▸ Task details: Print the line that contains "TENNANT S-SERIES SWEEPERS." and every line that follows it in the data below, ending with the final line; include nothing else.

▸ Dataset entries:
"""
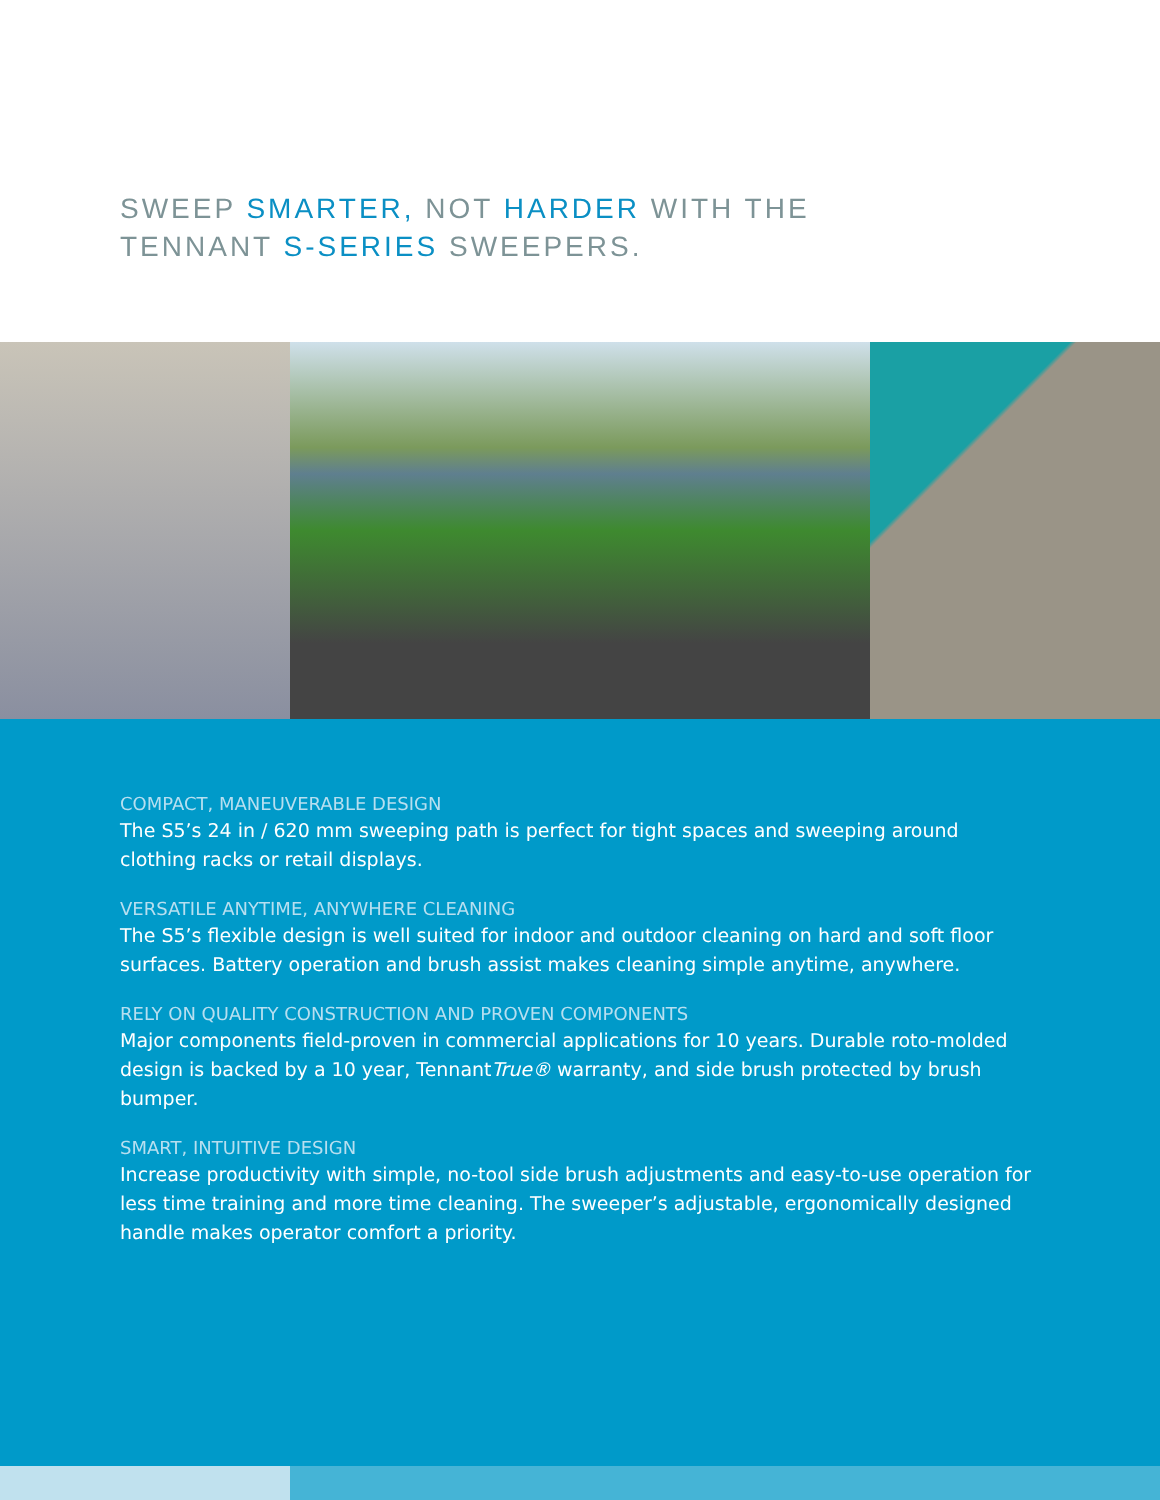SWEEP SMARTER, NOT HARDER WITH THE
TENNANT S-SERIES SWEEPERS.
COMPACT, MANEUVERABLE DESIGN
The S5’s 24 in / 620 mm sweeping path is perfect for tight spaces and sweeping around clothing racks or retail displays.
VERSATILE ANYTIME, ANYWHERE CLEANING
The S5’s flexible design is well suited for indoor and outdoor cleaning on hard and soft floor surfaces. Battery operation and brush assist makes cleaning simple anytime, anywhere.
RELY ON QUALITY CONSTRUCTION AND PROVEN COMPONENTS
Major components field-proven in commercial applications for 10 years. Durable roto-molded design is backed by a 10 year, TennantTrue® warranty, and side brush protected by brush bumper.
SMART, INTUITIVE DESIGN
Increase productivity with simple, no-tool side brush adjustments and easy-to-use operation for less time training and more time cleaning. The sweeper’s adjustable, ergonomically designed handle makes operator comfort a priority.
"""
▸ Result for this task:
TENNANT S-SERIES SWEEPERS.
COMPACT, MANEUVERABLE DESIGN
The S5’s 24 in / 620 mm sweeping path is perfect for tight spaces and sweeping around clothing racks or retail displays.
VERSATILE ANYTIME, ANYWHERE CLEANING
The S5’s flexible design is well suited for indoor and outdoor cleaning on hard and soft floor surfaces. Battery operation and brush assist makes cleaning simple anytime, anywhere.
RELY ON QUALITY CONSTRUCTION AND PROVEN COMPONENTS
Major components field-proven in commercial applications for 10 years. Durable roto-molded design is backed by a 10 year, TennantTrue® warranty, and side brush protected by brush bumper.
SMART, INTUITIVE DESIGN
Increase productivity with simple, no-tool side brush adjustments and easy-to-use operation for less time training and more time cleaning. The sweeper’s adjustable, ergonomically designed handle makes operator comfort a priority.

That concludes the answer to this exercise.